A 59-year-old woman with history of adenocarcinoma of the rectum, receiving preoperative radiation and chemotherapy, presented to the emergency department with a complaint of 3 days of generalized weakness and chills. Her vital signs on presentation included temperature 35.8°C (96.4°F), blood pressure 101/44 mm Hg, pulse rate 126 beats/min, respiratory rate 20 breaths/min, and oxygen saturation of 91% on room air. Her chest radiograph showed no signs of infiltrate. A computed tomography (CT) scan of the patient's chest with intravenous contrast and bedside echocardiography were performed.
Diagnosis
Pulmonary embolism
Figure 1 shows CT evidence of pulmonary embolism with a massive clot burden consistent with saddle embolism. Figure 2 is a parasternal short-axis view of the heart, showing significant enlargement of the right ventricle, with a small left ventricle and paradoxic septal movement, known as the Δ sign. An apical 4-chamber view showed a stunned, hypokinetic right ventricular wall, with maintained function of the apical portion of the right ventricle, known as McConnell's sign, as well as a hyperkinetic left ventricle.
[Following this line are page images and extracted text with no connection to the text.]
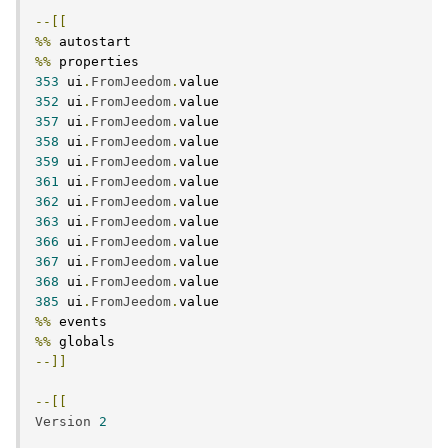
--[[
%%
%%
353
 ui
.
FromJeedom
.
352
 ui
.
FromJeedom
.
357
 ui
.
FromJeedom
.
358
 ui
.
FromJeedom
.
359
 ui
.
FromJeedom
.
361
 ui
.
FromJeedom
.
362
 ui
.
FromJeedom
.
363
 ui
.
FromJeedom
.
366
 ui
.
FromJeedom
.
367
 ui
.
FromJeedom
.
368
 ui
.
FromJeedom
.
385
 ui
.
FromJeedom
.
%%
%%
--]]
--[[
Version
2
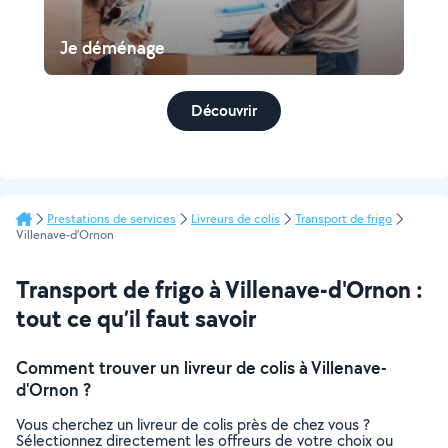
Je déménage
Découvrir
Prestations de services
Livreurs de colis
Transport de frigo
Villenave-d'Ornon
Transport de frigo à Villenave-d'Ornon :
tout ce qu’il faut savoir
Comment trouver un livreur de colis à Villenave-
d'Ornon ?
Vous cherchez un livreur de colis près de chez vous ?
Sélectionnez directement les offreurs de votre choix ou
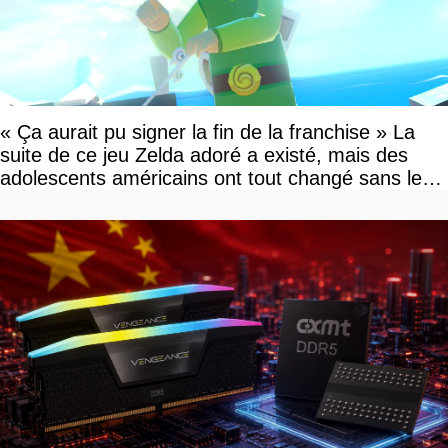
« Ça aurait pu signer la fin de la franchise » La
suite de ce jeu Zelda adoré a existé, mais des
adolescents américains ont tout changé sans le
savoir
In the absence of chronically increased right ventricular pressure, this is suggestive of acute right ventricular dysfunction. These findings were used to help make the decision to treat with intravenous thrombolytics, in addition to intravenous heparin. She was admitted to the ICU and was ultimately discharged, receiving long-term oral anticoagulation.
Figure 2. Transthoracic parasternal short-axis view. Used with permission of Thompson Kehrl, MD, Department of Emergency Medicine, MetroHealth Medical Center, Cleveland, OH.
Bedside echocardiography can be particularly helpful in patients with undifferentiated shock and can be used to evaluate for global left ventricular function, tamponade physiology, and acute right-sided heart strain. Familiarity with these echocardiographic findings can help the emergency physician rapidly diagnose and treat these conditions.